April 15th &16th, 2004
On April 15 and 16, 2004 the Berkeley Center for Law and Technology held a major policy event. Along with the Federal Trade Commission and the National Academy of Sciences, BCLT brought together scholars, lawyers, and policy-makers to discuss both the substance of patent reform and how it might be implemented. Government officials, judges, academics, lawyers, and industry representatives convened to discuss the most significant recommendations made in the FTC and NAS reports and decided where to go from there. The conference featured presentations of the FTC and NAS reports, keynote speeches, and a roundtable of industry leaders. The conference also included substantive debates on several key reform proposals: changes to the obviousness standard, proposals for opposition and post-grant review, and changes to litigation rules.

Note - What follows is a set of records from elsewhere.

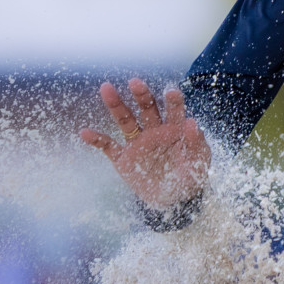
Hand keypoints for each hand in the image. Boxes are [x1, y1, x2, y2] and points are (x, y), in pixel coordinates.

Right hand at [80, 78, 210, 208]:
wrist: (174, 201)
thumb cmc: (190, 178)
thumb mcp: (199, 163)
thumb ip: (197, 144)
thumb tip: (192, 122)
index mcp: (175, 129)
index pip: (174, 110)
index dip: (173, 101)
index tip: (171, 92)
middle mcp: (155, 131)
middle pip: (147, 108)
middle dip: (142, 95)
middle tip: (135, 82)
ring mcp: (138, 143)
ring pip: (125, 121)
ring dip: (116, 105)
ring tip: (106, 88)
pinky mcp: (124, 158)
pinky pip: (108, 147)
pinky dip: (96, 140)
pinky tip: (84, 132)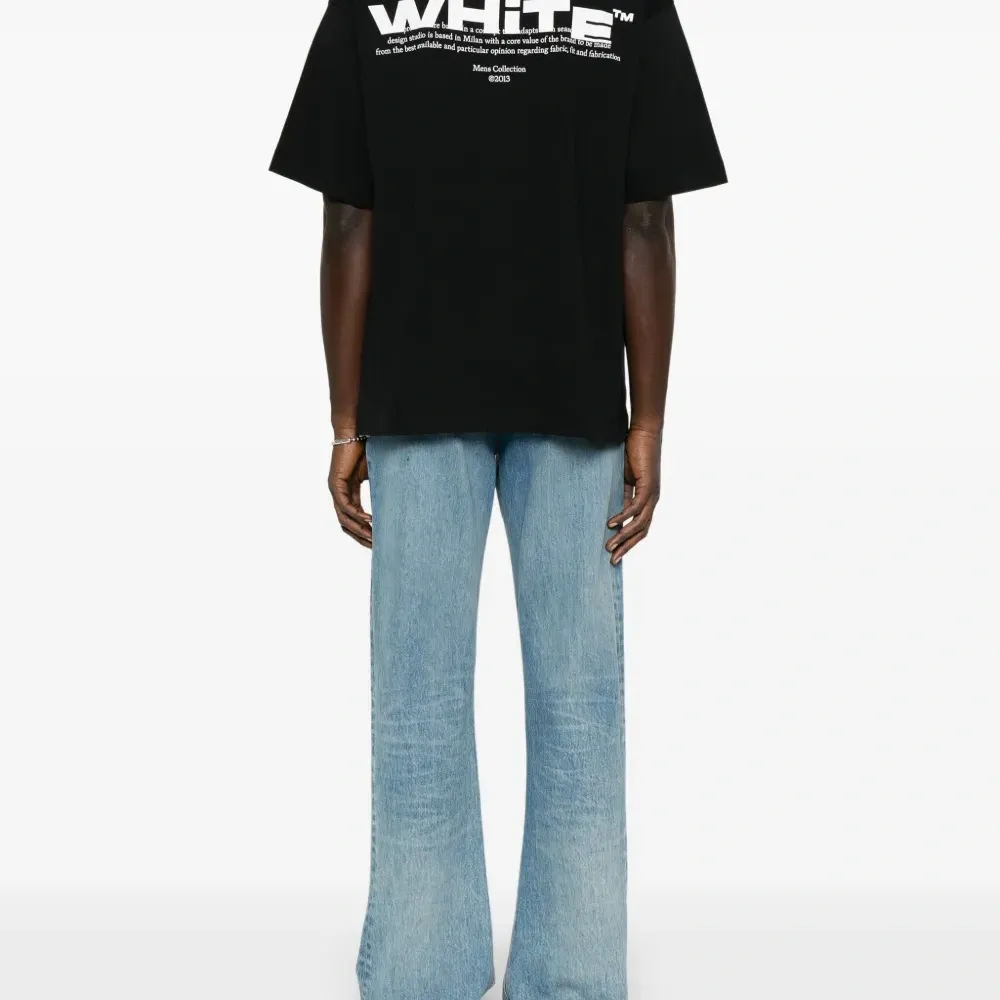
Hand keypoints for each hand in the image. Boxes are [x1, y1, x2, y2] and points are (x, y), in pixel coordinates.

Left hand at [329, 439, 371, 547]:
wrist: (356, 431)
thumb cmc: (366, 448)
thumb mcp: (375, 473)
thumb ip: (381, 487)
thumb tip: (398, 498)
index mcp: (348, 492)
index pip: (354, 518)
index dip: (364, 531)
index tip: (377, 541)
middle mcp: (339, 493)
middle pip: (347, 524)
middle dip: (361, 536)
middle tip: (375, 547)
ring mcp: (336, 490)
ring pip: (344, 518)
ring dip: (359, 530)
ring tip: (373, 538)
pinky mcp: (336, 484)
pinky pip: (345, 505)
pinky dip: (356, 515)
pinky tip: (369, 521)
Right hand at [606, 426, 661, 563]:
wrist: (644, 433)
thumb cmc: (634, 453)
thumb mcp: (624, 480)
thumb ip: (621, 495)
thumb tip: (612, 511)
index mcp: (647, 500)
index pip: (639, 528)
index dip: (628, 542)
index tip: (615, 554)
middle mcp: (652, 500)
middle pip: (641, 531)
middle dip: (626, 547)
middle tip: (612, 560)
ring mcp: (652, 494)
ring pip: (640, 523)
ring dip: (624, 537)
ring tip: (609, 546)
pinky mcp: (648, 485)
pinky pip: (635, 506)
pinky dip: (623, 517)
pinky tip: (611, 524)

February 27th - March 1st, 2003
What will Digital Rights Management technologies mean for the future of information? This pivotal conference assembled the leading thinkers from industry, academia, government, and the nonprofit sector to confronting the many controversies surrounding digital rights management. The conference was brought to you by The Berkeley Center for Law and Technology (BCLT), Berkeley Technology Law Journal (BTLJ), the Samuelson Law, Technology & Pubic Policy and the School of Information Management & Systems (SIMS) at the University of California, Berkeley.